» Request
The lines to repeat are those below from the one containing "antasmagoria (CD)" down to the one containing "Viele Angebote", both included; reproduce them exactly and nothing else.

─── Provided entries ───

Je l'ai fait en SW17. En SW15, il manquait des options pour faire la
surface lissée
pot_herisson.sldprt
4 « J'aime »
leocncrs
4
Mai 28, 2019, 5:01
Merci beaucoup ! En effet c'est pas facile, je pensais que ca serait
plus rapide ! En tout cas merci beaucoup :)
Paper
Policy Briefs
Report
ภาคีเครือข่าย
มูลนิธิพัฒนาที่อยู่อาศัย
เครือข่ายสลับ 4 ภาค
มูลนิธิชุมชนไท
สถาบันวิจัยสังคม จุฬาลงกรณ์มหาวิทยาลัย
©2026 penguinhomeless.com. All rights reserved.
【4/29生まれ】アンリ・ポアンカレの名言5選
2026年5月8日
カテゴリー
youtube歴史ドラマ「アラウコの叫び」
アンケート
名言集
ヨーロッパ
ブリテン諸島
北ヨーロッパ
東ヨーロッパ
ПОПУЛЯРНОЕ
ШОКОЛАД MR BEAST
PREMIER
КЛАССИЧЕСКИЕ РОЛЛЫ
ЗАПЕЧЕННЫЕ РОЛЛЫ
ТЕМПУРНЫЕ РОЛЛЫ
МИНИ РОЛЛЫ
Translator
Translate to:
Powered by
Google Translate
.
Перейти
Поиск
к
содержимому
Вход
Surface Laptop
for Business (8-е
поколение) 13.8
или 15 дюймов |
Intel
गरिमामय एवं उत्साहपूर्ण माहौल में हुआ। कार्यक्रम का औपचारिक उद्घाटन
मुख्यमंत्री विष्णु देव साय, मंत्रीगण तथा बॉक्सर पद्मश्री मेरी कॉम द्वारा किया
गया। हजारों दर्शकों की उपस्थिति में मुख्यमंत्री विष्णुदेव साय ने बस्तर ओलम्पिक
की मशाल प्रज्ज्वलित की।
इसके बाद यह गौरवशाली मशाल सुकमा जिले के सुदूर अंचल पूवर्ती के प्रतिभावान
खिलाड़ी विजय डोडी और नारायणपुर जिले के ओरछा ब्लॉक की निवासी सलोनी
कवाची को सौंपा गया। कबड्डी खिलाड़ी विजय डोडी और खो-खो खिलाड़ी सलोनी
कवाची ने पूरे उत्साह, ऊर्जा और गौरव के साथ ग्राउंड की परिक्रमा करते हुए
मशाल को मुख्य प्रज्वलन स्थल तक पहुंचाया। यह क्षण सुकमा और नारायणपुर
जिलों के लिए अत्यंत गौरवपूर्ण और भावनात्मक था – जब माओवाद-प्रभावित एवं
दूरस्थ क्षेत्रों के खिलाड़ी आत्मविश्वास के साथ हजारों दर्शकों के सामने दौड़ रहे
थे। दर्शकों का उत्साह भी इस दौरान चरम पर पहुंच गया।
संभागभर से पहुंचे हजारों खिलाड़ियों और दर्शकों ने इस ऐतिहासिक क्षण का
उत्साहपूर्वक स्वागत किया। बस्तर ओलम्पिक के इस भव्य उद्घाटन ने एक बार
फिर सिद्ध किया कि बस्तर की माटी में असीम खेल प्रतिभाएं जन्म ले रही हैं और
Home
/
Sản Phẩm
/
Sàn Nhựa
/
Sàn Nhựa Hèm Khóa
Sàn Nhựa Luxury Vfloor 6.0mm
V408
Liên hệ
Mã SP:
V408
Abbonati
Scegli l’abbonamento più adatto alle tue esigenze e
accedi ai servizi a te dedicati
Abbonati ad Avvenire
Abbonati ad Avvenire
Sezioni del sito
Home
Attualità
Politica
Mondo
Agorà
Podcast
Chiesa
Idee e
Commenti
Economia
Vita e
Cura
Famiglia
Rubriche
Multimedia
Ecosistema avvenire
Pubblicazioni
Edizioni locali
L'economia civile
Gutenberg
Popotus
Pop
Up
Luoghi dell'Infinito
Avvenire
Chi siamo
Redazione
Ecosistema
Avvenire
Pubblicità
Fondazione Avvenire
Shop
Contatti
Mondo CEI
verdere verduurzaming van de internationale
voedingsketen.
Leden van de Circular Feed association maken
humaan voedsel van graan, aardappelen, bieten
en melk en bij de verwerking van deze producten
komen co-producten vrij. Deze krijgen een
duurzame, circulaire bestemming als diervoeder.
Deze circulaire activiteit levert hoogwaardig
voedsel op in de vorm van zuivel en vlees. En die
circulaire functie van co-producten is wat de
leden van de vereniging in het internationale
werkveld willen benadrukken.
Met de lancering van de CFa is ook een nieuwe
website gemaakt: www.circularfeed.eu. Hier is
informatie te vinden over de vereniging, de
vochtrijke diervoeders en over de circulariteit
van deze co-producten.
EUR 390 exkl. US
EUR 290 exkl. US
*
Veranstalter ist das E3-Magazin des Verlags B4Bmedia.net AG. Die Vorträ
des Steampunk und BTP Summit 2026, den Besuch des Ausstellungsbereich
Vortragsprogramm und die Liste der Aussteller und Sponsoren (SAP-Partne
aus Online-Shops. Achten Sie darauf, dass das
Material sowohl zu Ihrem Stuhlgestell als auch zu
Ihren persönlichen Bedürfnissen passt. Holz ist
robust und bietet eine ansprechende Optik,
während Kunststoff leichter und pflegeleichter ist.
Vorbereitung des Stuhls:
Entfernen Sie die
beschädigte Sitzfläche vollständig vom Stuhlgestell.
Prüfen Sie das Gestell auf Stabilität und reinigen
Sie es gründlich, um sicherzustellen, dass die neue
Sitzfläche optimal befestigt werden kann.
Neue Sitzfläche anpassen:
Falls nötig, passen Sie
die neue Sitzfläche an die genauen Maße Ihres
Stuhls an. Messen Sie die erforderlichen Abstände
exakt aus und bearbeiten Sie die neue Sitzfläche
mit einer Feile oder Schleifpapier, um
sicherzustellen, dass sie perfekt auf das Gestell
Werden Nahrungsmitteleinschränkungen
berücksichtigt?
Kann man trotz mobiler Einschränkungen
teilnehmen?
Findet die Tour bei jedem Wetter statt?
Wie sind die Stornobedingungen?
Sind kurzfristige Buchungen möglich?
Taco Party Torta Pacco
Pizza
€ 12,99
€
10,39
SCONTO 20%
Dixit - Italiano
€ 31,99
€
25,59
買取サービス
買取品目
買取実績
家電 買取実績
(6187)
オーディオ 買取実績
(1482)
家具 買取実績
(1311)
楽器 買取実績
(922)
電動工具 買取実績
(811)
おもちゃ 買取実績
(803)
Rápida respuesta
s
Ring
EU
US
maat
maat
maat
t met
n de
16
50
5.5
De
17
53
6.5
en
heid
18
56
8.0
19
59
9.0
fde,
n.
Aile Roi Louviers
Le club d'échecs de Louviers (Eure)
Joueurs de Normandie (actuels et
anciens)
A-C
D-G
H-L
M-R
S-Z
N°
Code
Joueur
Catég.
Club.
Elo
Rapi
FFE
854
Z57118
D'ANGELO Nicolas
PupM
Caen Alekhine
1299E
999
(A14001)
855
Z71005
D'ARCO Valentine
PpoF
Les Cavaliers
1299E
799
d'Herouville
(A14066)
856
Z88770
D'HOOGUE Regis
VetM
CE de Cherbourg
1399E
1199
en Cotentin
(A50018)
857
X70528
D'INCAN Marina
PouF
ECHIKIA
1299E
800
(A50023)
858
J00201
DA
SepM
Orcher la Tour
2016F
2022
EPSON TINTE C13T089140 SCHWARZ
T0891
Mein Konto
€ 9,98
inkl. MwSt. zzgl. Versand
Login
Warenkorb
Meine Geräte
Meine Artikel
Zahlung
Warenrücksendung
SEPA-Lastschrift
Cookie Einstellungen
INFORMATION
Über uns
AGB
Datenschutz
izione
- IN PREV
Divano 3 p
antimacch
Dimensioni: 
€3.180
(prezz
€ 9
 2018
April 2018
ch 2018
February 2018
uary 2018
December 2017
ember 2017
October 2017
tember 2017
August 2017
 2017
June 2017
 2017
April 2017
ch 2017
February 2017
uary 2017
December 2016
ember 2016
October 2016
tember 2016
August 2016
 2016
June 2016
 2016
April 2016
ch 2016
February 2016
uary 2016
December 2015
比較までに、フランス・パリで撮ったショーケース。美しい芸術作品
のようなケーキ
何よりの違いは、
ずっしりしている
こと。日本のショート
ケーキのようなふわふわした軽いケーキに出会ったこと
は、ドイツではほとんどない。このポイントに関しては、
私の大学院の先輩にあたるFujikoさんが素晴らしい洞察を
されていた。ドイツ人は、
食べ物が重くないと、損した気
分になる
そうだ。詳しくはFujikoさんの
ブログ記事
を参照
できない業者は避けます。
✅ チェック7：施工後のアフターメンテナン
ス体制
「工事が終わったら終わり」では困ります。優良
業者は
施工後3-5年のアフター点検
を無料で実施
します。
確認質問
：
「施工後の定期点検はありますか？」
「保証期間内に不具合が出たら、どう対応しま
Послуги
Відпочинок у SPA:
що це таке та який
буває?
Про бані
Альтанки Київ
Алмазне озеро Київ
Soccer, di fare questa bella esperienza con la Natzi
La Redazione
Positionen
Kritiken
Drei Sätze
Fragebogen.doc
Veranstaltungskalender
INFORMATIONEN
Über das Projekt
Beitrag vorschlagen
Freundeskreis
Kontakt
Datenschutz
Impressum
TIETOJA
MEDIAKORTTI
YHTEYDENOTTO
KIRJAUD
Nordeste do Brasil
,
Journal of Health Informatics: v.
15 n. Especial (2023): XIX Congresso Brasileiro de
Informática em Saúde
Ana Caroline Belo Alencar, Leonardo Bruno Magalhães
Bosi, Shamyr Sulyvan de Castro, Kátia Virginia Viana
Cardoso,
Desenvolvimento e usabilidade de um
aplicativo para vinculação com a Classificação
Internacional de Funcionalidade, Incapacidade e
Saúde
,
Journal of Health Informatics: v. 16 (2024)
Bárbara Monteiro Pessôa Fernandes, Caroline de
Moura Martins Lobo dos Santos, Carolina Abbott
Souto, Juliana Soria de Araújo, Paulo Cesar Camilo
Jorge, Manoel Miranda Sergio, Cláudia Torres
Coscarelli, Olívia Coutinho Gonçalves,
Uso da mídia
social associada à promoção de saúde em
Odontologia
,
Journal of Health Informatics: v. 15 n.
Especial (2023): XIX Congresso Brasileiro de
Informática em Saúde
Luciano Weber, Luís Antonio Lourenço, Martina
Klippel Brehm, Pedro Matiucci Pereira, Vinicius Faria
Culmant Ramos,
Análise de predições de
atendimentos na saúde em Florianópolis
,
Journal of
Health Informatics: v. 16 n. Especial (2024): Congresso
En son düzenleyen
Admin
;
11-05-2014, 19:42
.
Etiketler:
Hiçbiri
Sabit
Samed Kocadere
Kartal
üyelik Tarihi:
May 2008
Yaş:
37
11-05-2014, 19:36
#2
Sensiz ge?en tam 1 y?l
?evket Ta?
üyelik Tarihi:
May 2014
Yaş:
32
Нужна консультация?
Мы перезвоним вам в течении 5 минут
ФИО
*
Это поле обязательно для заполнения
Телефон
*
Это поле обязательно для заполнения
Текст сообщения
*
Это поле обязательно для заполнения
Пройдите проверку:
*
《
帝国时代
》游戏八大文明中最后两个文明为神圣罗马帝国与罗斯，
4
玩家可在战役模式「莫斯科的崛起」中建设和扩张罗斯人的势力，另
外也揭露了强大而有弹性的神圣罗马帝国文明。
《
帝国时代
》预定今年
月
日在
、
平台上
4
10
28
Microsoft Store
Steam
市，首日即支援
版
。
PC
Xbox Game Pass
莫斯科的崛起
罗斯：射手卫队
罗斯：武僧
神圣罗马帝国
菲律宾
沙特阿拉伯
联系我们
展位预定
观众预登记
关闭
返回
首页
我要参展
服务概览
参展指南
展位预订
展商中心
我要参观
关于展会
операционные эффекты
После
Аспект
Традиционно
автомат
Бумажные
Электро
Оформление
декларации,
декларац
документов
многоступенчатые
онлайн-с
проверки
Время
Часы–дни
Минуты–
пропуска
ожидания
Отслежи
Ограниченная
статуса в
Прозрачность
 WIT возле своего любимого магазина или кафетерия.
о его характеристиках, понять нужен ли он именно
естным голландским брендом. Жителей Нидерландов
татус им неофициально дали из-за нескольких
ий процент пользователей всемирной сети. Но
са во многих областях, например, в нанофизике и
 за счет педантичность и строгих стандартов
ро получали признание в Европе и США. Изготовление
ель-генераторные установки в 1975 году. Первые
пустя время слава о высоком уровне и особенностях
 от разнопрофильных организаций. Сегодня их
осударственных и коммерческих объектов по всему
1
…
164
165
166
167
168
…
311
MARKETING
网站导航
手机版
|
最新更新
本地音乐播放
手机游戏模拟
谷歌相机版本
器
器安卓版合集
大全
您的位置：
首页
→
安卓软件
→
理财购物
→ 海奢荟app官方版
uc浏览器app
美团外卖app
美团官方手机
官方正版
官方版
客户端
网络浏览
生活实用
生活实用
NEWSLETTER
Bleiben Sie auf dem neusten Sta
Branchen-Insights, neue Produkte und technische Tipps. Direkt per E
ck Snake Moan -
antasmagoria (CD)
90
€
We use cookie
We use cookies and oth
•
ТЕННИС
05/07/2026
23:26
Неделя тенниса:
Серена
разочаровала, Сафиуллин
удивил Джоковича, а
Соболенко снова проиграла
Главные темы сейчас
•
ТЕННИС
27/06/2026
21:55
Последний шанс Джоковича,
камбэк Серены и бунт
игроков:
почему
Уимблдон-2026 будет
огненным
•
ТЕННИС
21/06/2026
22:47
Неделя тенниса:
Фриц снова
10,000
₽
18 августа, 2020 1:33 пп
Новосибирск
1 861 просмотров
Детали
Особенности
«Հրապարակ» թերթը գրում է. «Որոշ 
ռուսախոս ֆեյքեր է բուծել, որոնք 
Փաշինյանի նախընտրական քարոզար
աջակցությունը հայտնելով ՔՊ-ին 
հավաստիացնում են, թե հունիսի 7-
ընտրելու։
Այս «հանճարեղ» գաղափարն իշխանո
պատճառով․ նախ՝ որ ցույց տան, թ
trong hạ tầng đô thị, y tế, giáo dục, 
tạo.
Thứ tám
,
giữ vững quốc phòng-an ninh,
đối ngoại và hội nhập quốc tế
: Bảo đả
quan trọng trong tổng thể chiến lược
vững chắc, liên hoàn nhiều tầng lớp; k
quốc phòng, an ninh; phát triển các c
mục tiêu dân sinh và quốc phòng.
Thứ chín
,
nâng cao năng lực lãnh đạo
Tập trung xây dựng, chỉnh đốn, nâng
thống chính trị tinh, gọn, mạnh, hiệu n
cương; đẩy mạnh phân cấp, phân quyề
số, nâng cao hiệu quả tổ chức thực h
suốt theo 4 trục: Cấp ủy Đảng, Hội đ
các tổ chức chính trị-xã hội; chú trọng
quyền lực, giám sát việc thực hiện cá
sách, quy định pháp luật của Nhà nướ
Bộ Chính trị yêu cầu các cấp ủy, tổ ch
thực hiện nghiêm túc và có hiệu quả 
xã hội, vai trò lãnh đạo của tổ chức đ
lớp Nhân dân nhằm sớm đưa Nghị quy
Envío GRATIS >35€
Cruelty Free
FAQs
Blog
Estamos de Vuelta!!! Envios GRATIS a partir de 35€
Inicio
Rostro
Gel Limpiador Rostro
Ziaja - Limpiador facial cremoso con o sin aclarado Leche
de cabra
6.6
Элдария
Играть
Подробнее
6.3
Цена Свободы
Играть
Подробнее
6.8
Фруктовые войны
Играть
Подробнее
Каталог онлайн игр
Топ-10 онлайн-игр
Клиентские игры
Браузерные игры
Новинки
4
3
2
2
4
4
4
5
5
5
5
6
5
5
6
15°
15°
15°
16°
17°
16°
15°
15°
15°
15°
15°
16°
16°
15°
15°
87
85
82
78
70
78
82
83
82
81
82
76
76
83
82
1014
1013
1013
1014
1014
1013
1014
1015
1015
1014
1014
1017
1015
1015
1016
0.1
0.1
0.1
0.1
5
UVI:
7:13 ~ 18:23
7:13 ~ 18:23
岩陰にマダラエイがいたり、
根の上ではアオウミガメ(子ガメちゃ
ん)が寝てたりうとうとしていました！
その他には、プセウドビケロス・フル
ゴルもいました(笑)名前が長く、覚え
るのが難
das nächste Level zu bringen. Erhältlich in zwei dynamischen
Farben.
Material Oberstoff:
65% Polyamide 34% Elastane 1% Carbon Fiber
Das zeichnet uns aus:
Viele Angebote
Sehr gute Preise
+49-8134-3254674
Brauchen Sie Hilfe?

───

» Output for this task
antasmagoria (CD)
90
€
We use cookie
We use cookies and oth
•
ТЕННИС
05/07/2026
23:26
Неделя тенниса:
Серена
разочаровала, Сафиуллин
удивил Джоковича, а
Соболенко снова проиграла
Главные темы сейчас
•
ТЕННИС
27/06/2026
21:55
Последний шанс Джоковича,
камбэк Серены и бунт
игроков:
почему
Уимблдон-2026 будет
огненным
•
ТЕННИС
21/06/2026
22:47
Неделя тенниса:
Фриц снова
10,000
₽
18 августа, 2020 1:33 пп
Новосибирск
1 861 просмотров
Детали
Особенности
«Հրապարակ» թերթը գրում է. «Որոշ 
ռուսախոս ֆեյքեր է բուծել, որոնք 
Փաշինյանի նախընտրական քարոզար
աջակցությունը հայտնելով ՔՊ-ին 
հավաստիացնում են, թե հունիսի 7-
ընտրելու։
Այս «հանճարեղ» գաղափարն իշխանո
պատճառով․ նախ՝ որ ցույց տան, թ
trong hạ tầng đô thị, y tế, giáo dục, 
tạo.
Thứ tám
,
giữ vững quốc phòng-an ninh,
đối ngoại và hội nhập quốc tế
: Bảo đả
quan trọng trong tổng thể chiến lược
vững chắc, liên hoàn nhiều tầng lớp; k
quốc phòng, an ninh; phát triển các c
mục tiêu dân sinh và quốc phòng.
Thứ chín
,
nâng cao năng lực lãnh đạo
Tập trung xây dựng, chỉnh đốn, nâng
thống chính trị tinh, gọn, mạnh, hiệu n
cương; đẩy mạnh phân cấp, phân quyề
số, nâng cao hiệu quả tổ chức thực h
suốt theo 4 trục: Cấp ủy Đảng, Hội đ
các tổ chức chính trị-xã hội; chú trọng
quyền lực, giám sát việc thực hiện cá
sách, quy định pháp luật của Nhà nướ
Bộ Chính trị yêu cầu các cấp ủy, tổ ch
thực hiện nghiêm túc và có hiệu quả 
xã hội, vai trò lãnh đạo của tổ chức đ
lớp Nhân dân nhằm sớm đưa Nghị quy
Envío GRATIS >35€
Cruelty Free
FAQs
Blog
Estamos de Vuelta!!! Envios GRATIS a partir de 35€
Inicio
Rostro
Gel Limpiador Rostro
Ziaja - Limpiador facial cremoso con o sin aclarado Leche
de cabra
6.6
Элдария
Играть
Подробнее
6.3
Цена Свободы
Играть
Подробнее
6.8
Фруктовые войны
Играть
Подробнее
Каталог онлайн игр
Топ-10 онлайн-игр
Клиентские игры
Браузерные игры
Новинки
4
3
2
2
4
4
4
5
5
5
5
6
5
5
6
15°
15°
15°
16°
17°
16°
15°
15°
15°
15°
15°
16°
16°
15°
15°
87
85
82
78
70
78
82
83
82
81
82
76
76
83
82
1014
1013
1013
1014
1014
1013
1014
1015
1015
1014
1014
1017
1015
1015
1016
0.1
0.1
0.1
0.1
5
UVI:
7:13 ~ 18:23
7:13 ~ 18:23
岩陰にマダラエイがいたり、
根の上ではアオウミガメ(子ガメちゃ
ん)が寝てたりうとうとしていました！
その他には、プセウドビケロス・フル
ゴルもいました(笑)名前が長く、覚え
るのが難
das nächste Level zu bringen. Erhältlich in zwei dynamischen
Farben.
Material Oberstoff:
65% Polyamide 34% Elastane 1% Carbon Fiber
Das zeichnet uns aus:
Viele Angebote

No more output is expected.